Moderação: a virtude política por excelência

OPINIÃO - Leonardo Delatorre Leite

Data 18/10/2022
Horário 05:00

A fundamentação teórica do chamado republicanismo inglês, matriz filosófica extremamente eminente para a conjuntura das revoluções inglesas do século XVII, foi construída a partir de três concepções cruciais, a saber: a liberdade enquanto autogoverno, o ideal de governo misto (posteriormente denominado de moderação política) e o chamado império das leis. Tais ideais auxiliaram na formação das bases axiológicas do Estado democrático de Direito contemporâneo, quais sejam: a superioridade da lei, a supremacia da Constituição e a liberdade comum ou comunitária. 
A conjugação dos valores em questão são imprescindíveis para a prosperidade do regime democrático. Não obstante, um dos princípios supracitados acaba por ocupar uma posição de destaque, pois atua como critério de aperfeiçoamento dos demais. Trata-se da moderação, que guarda uma conexão íntima com o chamado governo misto.
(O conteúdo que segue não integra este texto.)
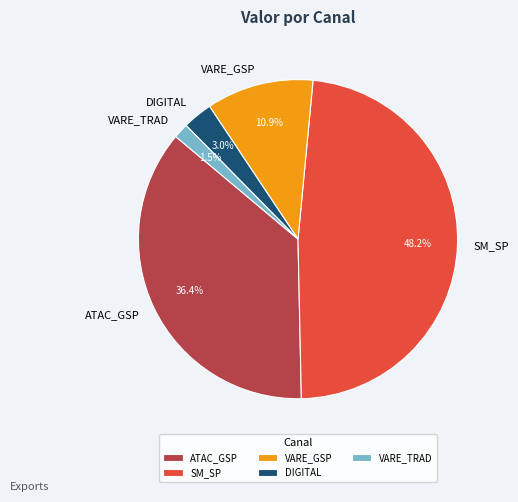

Rank the categories by value from highest to lowest.

SM_SP, ATAC_GSP, VARE_GSP, DIGITAL, VARE_TRAD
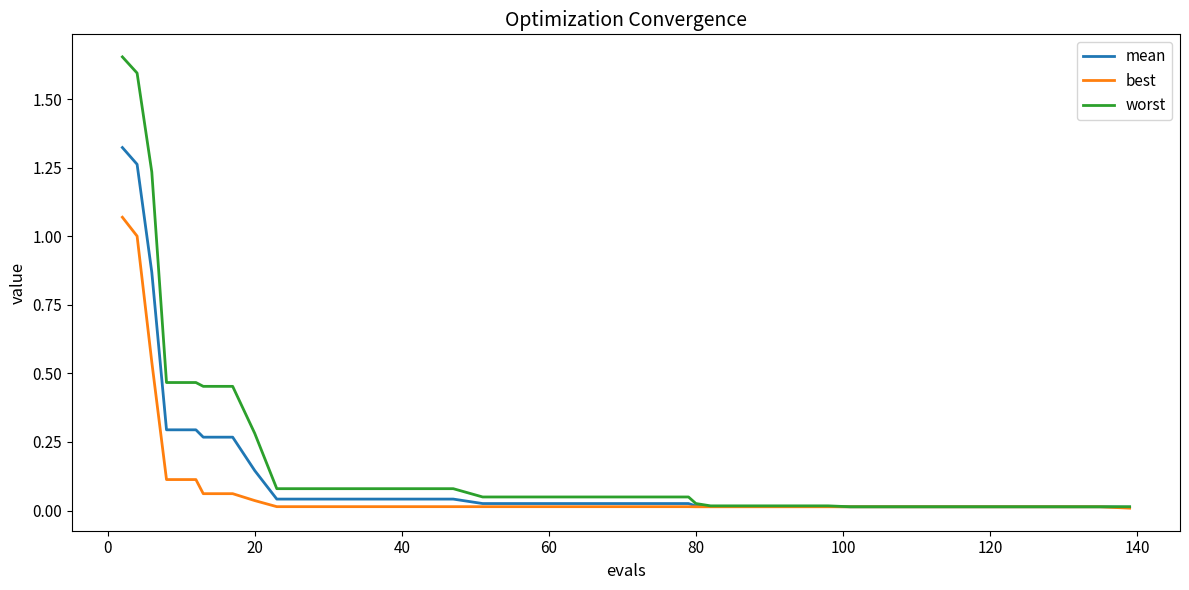

List the series in order of their peak value, lowest first.

best, mean, worst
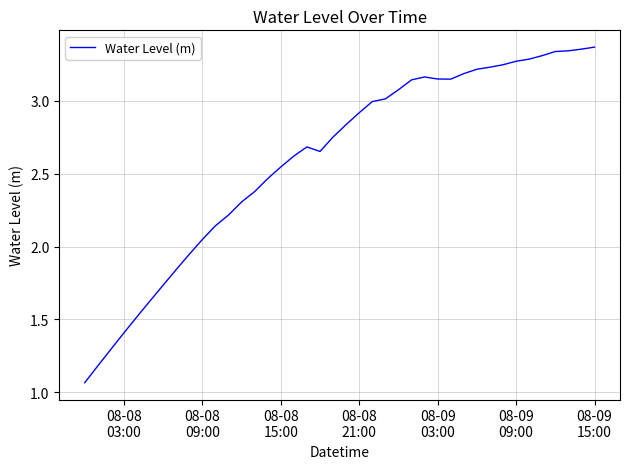

How many lines are shown in the chart?

1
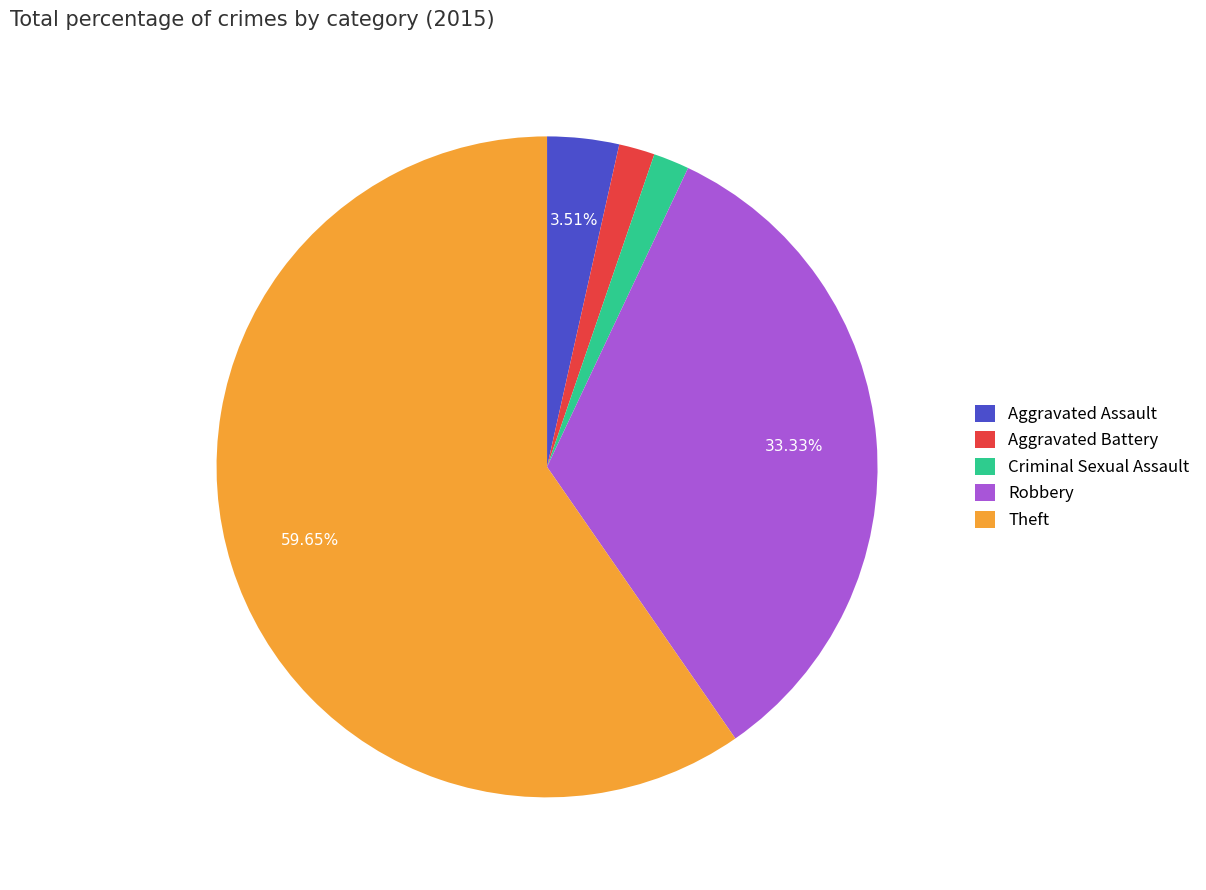

Which slice is the largest?

Theft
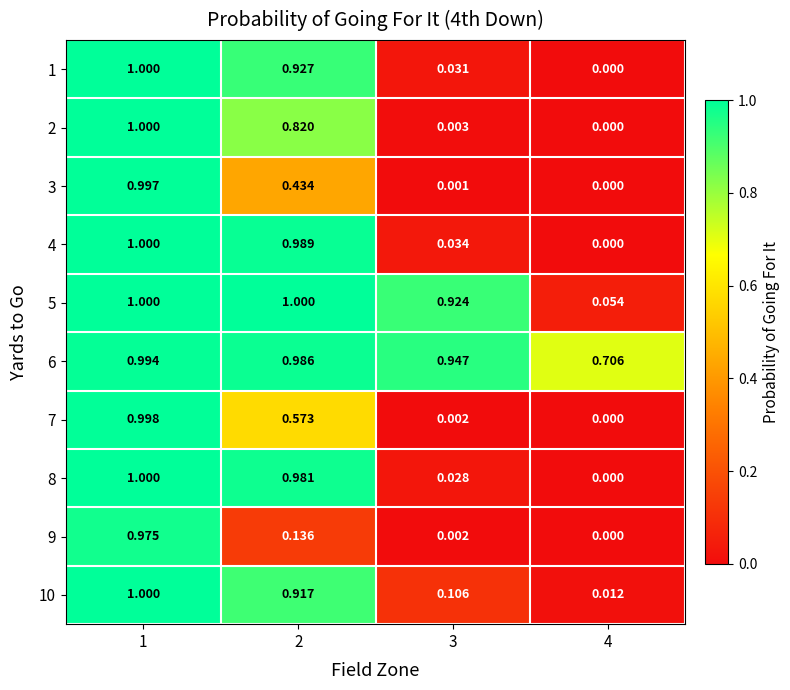

Is the value of 8 at 1 greater than the value of 9 at 3?

Yes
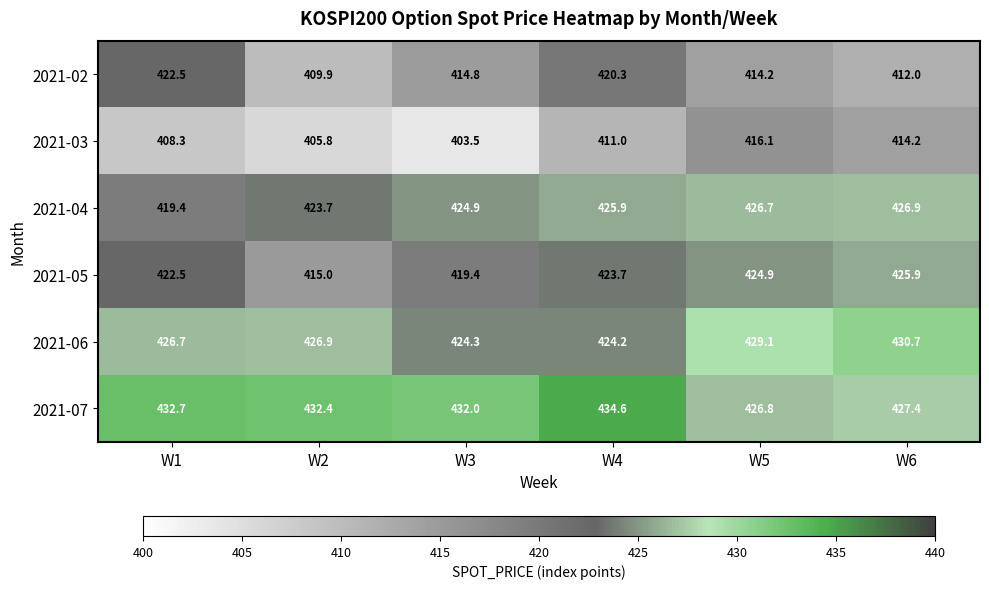

Rank the series at W4 from highest to lowest value.

2021-07, 2021-04, 2021-06, 2021-05, 2021-02, 2021-03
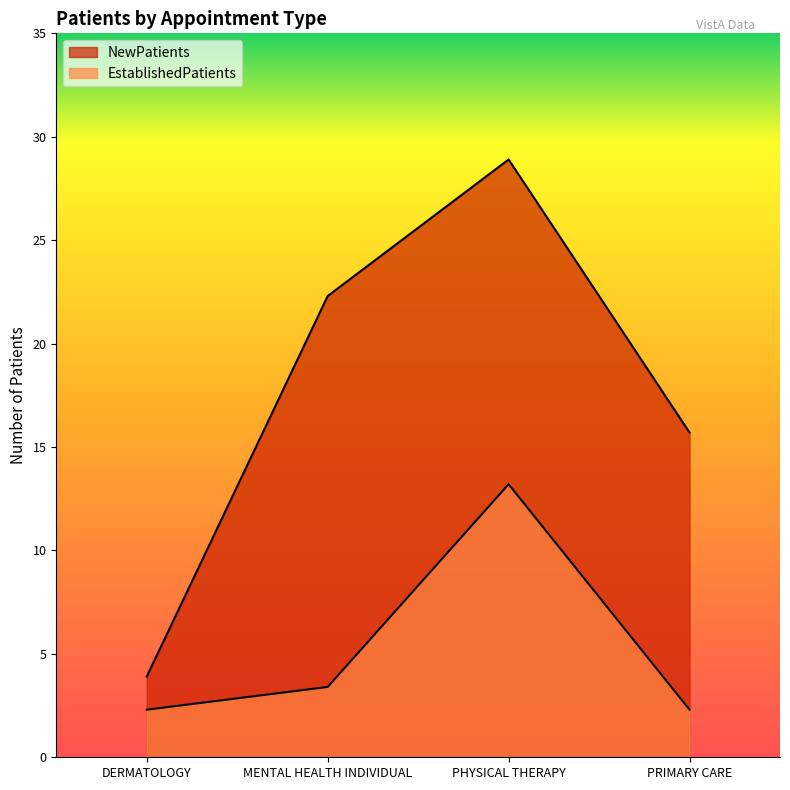

What is the difference between the highest and lowest values at MENTAL HEALTH INDIVIDUAL?

18.9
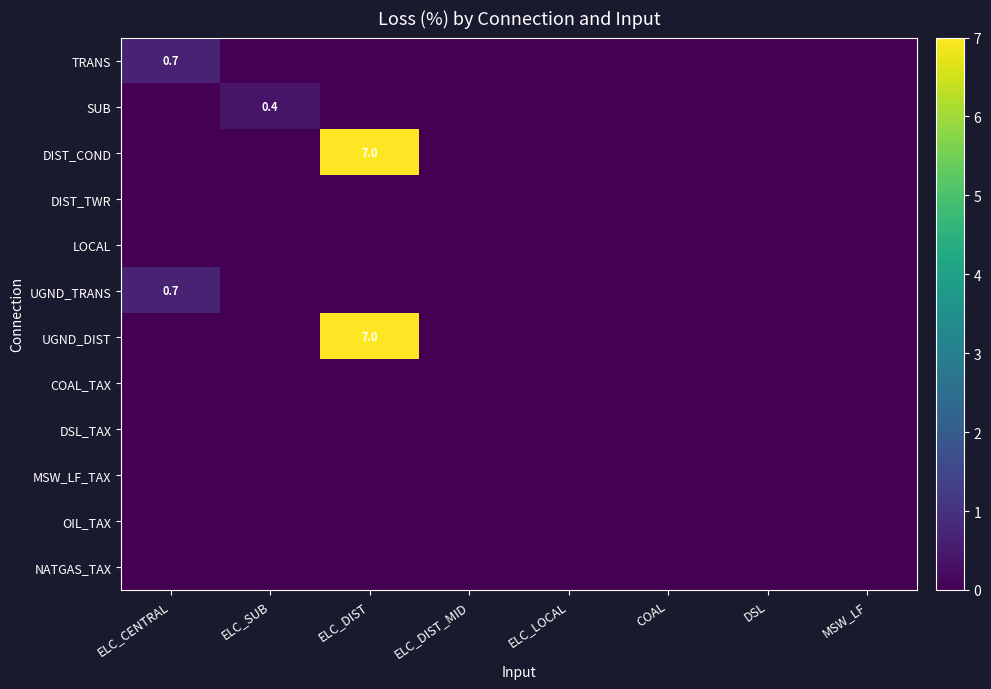

What is the total value across all series at ELC_DIST?

14.0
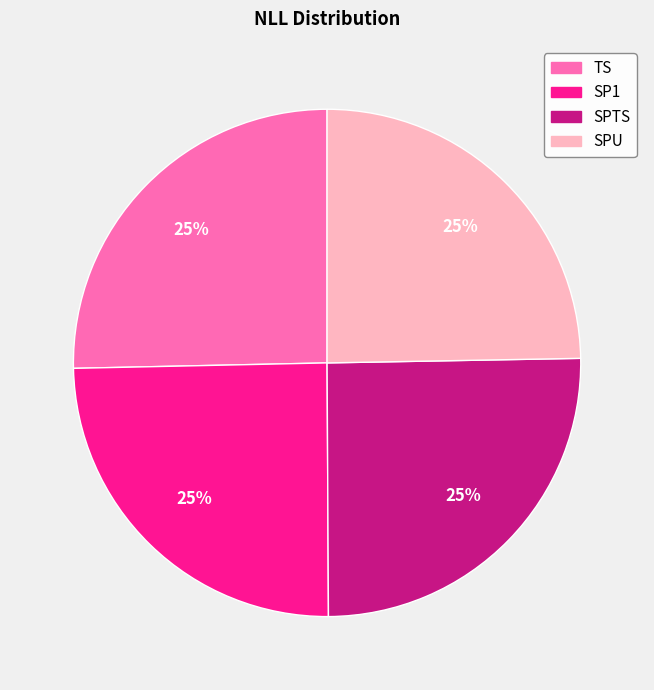

True or false: TS accounts for 25% of the total.

True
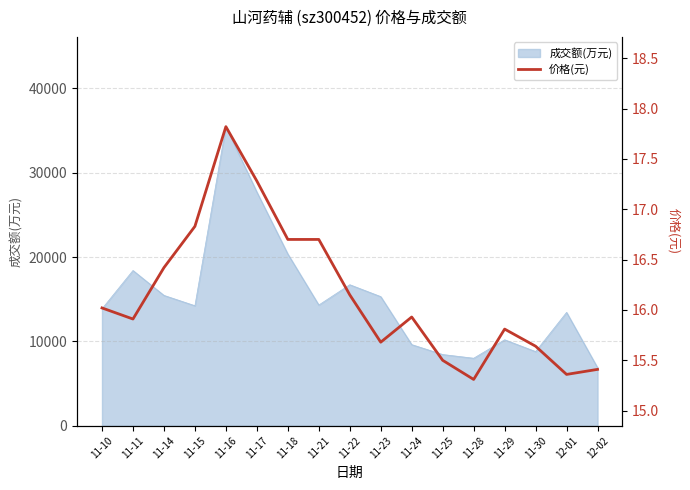

Reading left to right, extract all data points from this chart.

11-10=16.0	11-11=15.9	11-14=16.4	11-15=16.8	11-16=17.8	11-17=17.3	11-18=16.7	11-21=16.7	11-22=16.1	11-23=15.7	11-24=15.9	11-25=15.5	11-28=15.3	11-29=15.8	11-30=15.6	12-01=15.4	12-02=15.4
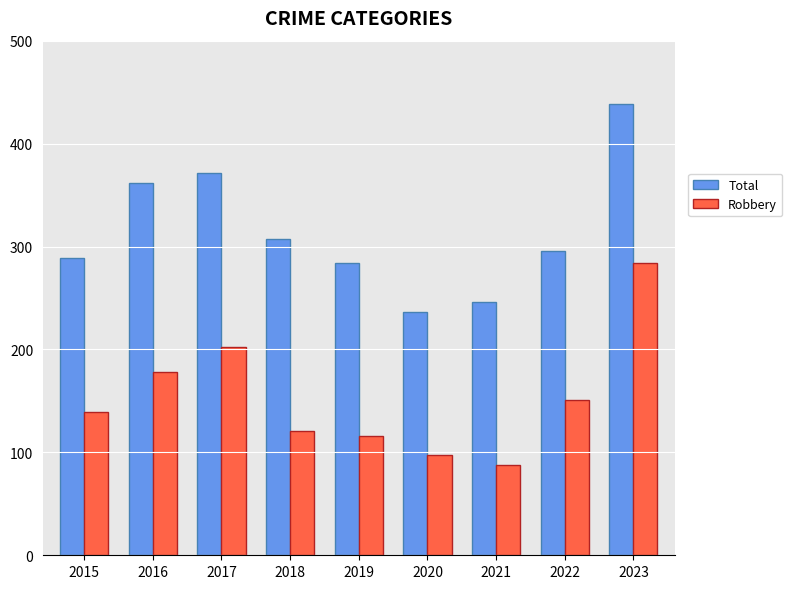

What is the greatest value displayed?

438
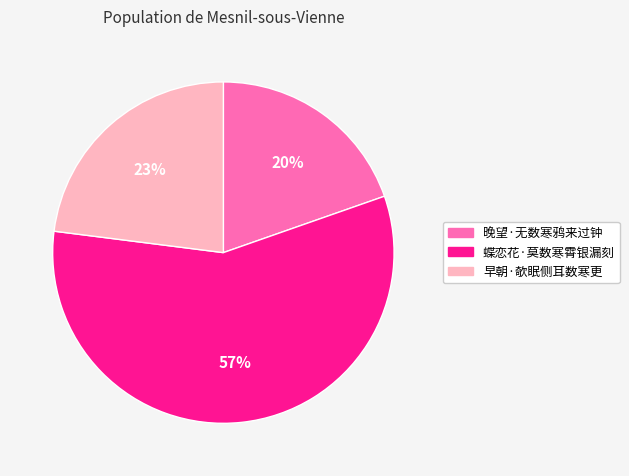

The 晚望·无数寒鸦来过钟 slice represents 20% of the pie. True or false?

True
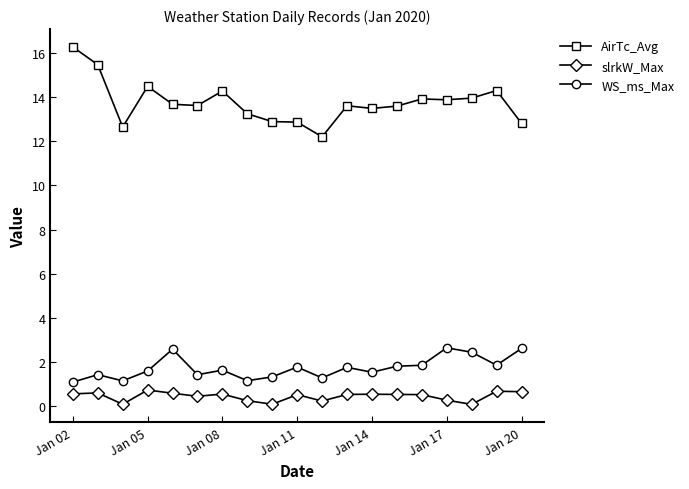

What is the lowest value of the AirTc_Avg series?

12.2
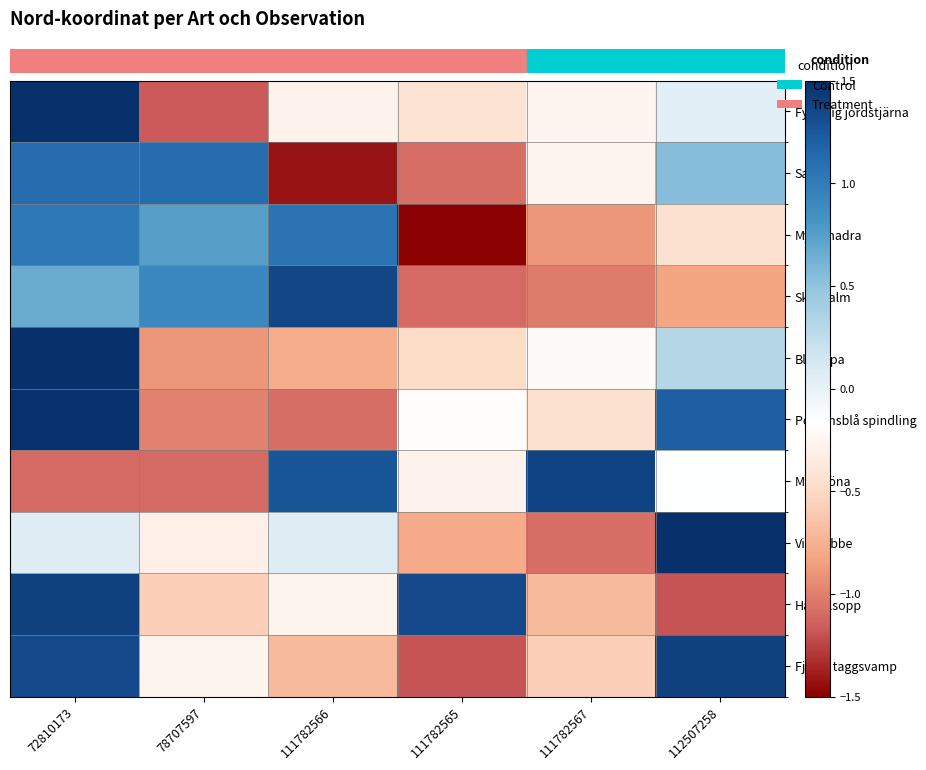

Between 72810173 and 111782567, which is larger?

72810173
Ademais, sem a moderação, a democracia se torna um mero instrumento da tirania da maioria  e da promoção de radicalismos tétricos.
Num primeiro momento, é premente a explicação acerca do governo misto, ideia presente na filosofia política aristotélica e no republicanismo de Cícero, pensador romano estoico. Em termos gerais, trata-se da compreensão segundo a qual um bom governo envolve elementos e aspectos de diversos regimes políticos, sobretudo, com o intuito de evitar os males próprios de formas específicas de governo. Para os filósofos da Antiguidade Clássica, os males supracitados implicariam uma corrupção, isto é, a degradação de determinados regimes de organização política. A degradação é uma consequência da primazia de uma única forma de governo, incapaz de abarcar a complexidade dos anseios e problemas sociais. Desse modo, um governo misto evitaria a corrupção, pois, ao reunir elementos e traços de diversos regimes políticos, atenderia melhor às nuances da vida social.
Nesse sentido, a presença de valores democráticos evitaria a corrupção da monarquia em tirania e a existência dos traços aristocráticos impediria a corrupção da democracia em demagogia. Diante do medo dos pensadores contemporâneos da conversão da democracia em uma ditadura da maioria, o ideal de governo misto serviu de base para a construção da noção de política da prudência e da valorização da moderação como a virtude política por excelência. 
Dessa forma, pensadores como Edmund Burke e Russell Kirk, valendo-se das lições do republicanismo inglês e do Barão de Montesquieu, jurista francês, justificaram a prudência e a moderação como ferramentas importantes para o exercício da liberdade, pois os radicalismos favorecem despotismos. Sob essa perspectiva, é importante ressaltar que o traço constitutivo da política, num regime democrático, é a busca por consensos na esfera pública para a promoção de princípios elementares em prol da dignidade humana, do mínimo existencial e do bem comum. Desse modo, as radicalizações ideológicas geram narrativas maniqueístas, as quais encaram posições contrárias politicamente como inimigos a serem combatidos a todo custo e, por conseguinte, impedem a construção da esfera pública e consolidação da liberdade comum. 
Diante dos fatos supracitados, percebe-se que a moderação é um valor indispensável para o desenvolvimento saudável do regime democrático e tipifica uma forma de evitar a conversão da democracia em pseudodespotismos, ou seja, um espaço de desenvolvimento de meros radicalismos funestos. Enfim, a moderação é condição de aperfeiçoamento da esfera pública e da superioridade da lei.